HIPAA is especially strict — it holds business associates (i.e., subcontractors handling PHI and PII) directly responsible for observing HIPAA requirements. In fall 2016, the Office of Civil Rights (OCR) launched phase 2 of a round of audits, which resulted in the first penalty against a business associate.
The emphasis on vendor management is largely driven in part by the increasing number of cyber threats. The OCR issued an alert on the importance of cyber awareness, and the FFIEC issued a warning about cyber attacks.
The DRaaS Market Continued to Expand
The cloud market — particularly the disaster recovery as a service (DRaaS) market has continued to expand. In 2016, the DRaaS market was worth $1.68 billion and is expected to be worth $11.1 billion by 2021, growing at an estimated CAGR of 45.9 percent.
Data breaches are hastening the move to the cloud, and MSPs are realizing the vast revenue potential of offering DRaaS to their customers. It’s especially appealing to SMBs that lack the resources and expertise to manage a cloud solution, large enterprises that want their dedicated IT staff to spend more time on revenue-generating projects, and organizations that want to leverage multiple clouds (e.g., private and public).
New Weather Challenges Emerged
Data security garnered plenty of attention in the media during 2016, but unique weather threats and natural disasters put business continuity plans to the test as well.
For instance, this year’s hurricane season was a significant one on many levels. It boasted the most hurricane activity since 2012 (there were 15 named storms) and had the most major hurricanes (three) since 2011. Additionally, the Atlantic saw its first Category 5 hurricane in nine years. While hurricane season officially begins in June and ends in November, this season was extra long. Hurricane Alex made an early appearance in the Atlantic in mid-January, and Hurricane Otto showed up in the Caribbean on Thanksgiving. We can expect more of the same in years to come, as some say hurricane season could be extended by as much as a day every year.

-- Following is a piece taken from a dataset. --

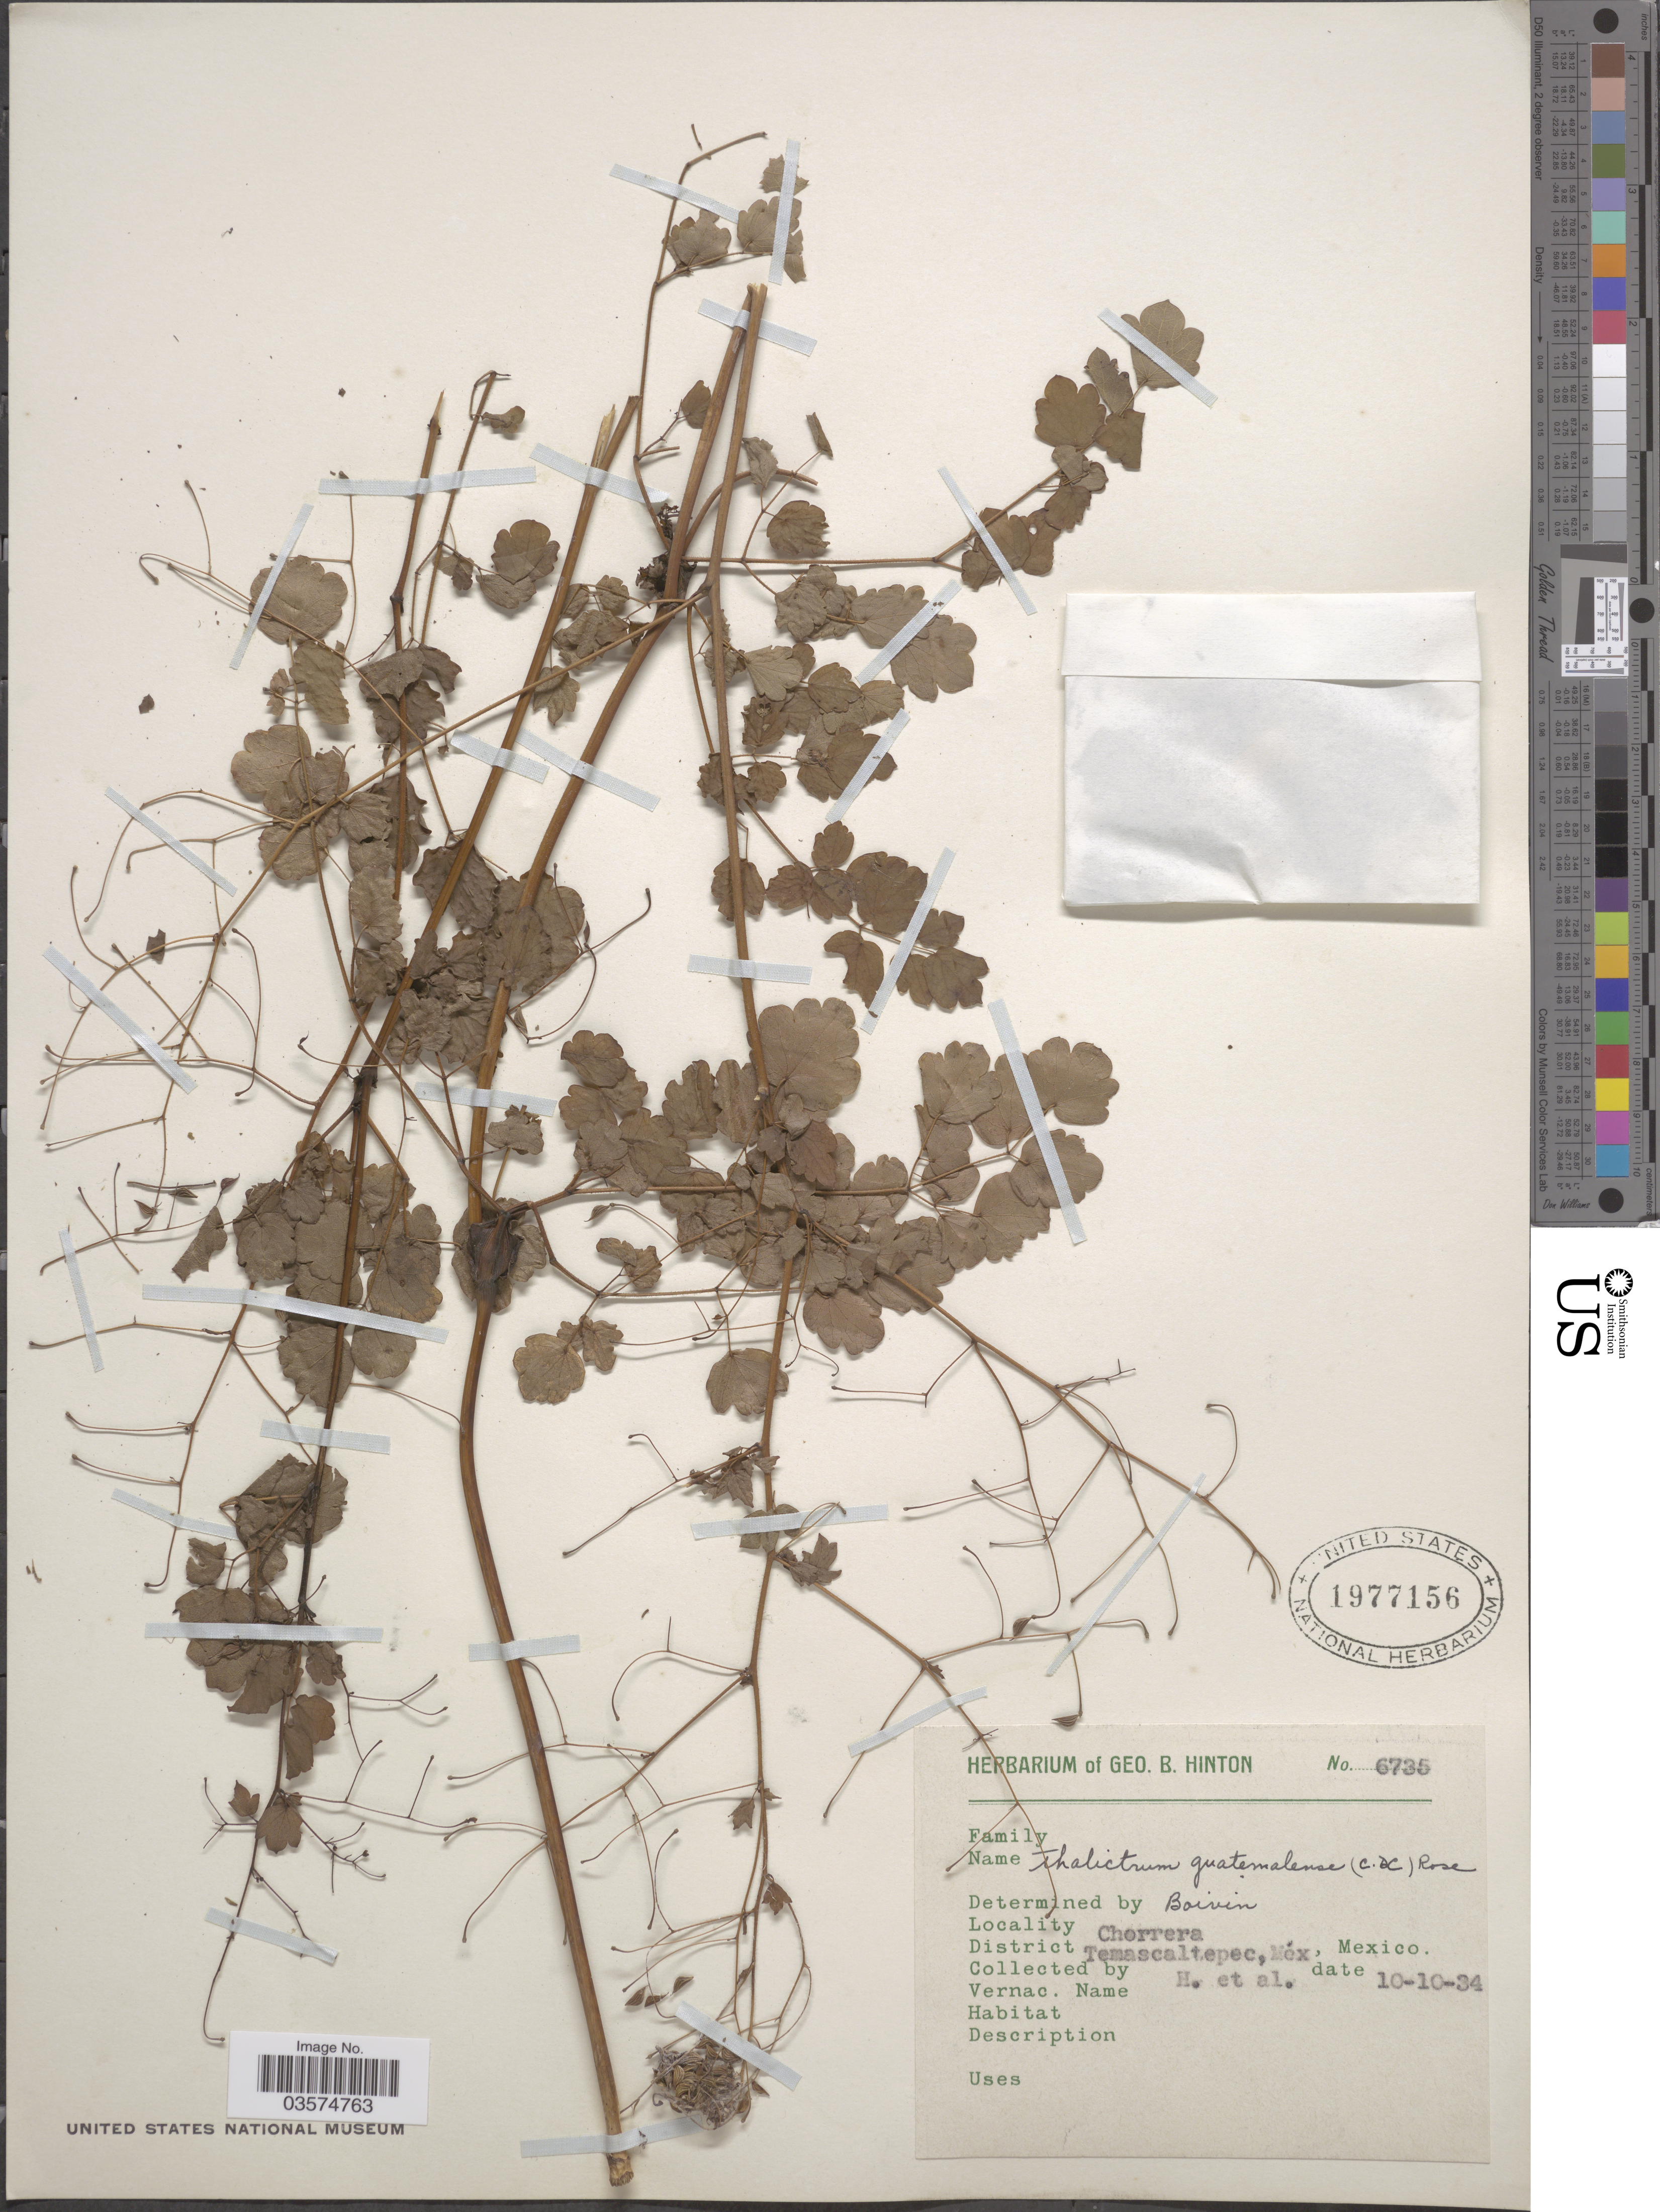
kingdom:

NASA reports that fire seasons are getting longer and more frequent as well, with dry landscapes and hotter temps creating prime conditions for fires. To make matters worse, the Forest Service is underfunded and struggling to accommodate fire suppression efforts. The 2016 season included deadly fires such as the Clayton fire in California, which consumed 300,000 acres and destroyed 175 structures. In August, the National Interagency Fire Center reported that California ranked highest for the number, size and severity of wildfires in the West.
The Southeast also experienced significant wildfire activity, which is uncharacteristic of the region. As of November 20, forest fires had burned 119,000 acres across eight states. These numbers don’t include the deadly fires in Gatlinburg, TN — the worst the state has experienced in 100 years. Those blazes alone destroyed more than 2,400 structures and scorched 20,000 acres, killing 14 and injuring 175.
Outlook for 2017
Considering the threats we faced in 2016, our advice for 2017 is to be vigilant, as threats exist on all fronts, from natural disasters to cyber breaches. When planning for cyber threats, be sure you don’t neglect your physical infrastructure. With severe weather threats and natural disasters always on the horizon, you need to consider the impact of not having access to your primary facility. Train your employees well and invest in third-party help if your internal resources aren’t adequate for ensuring you’re protected.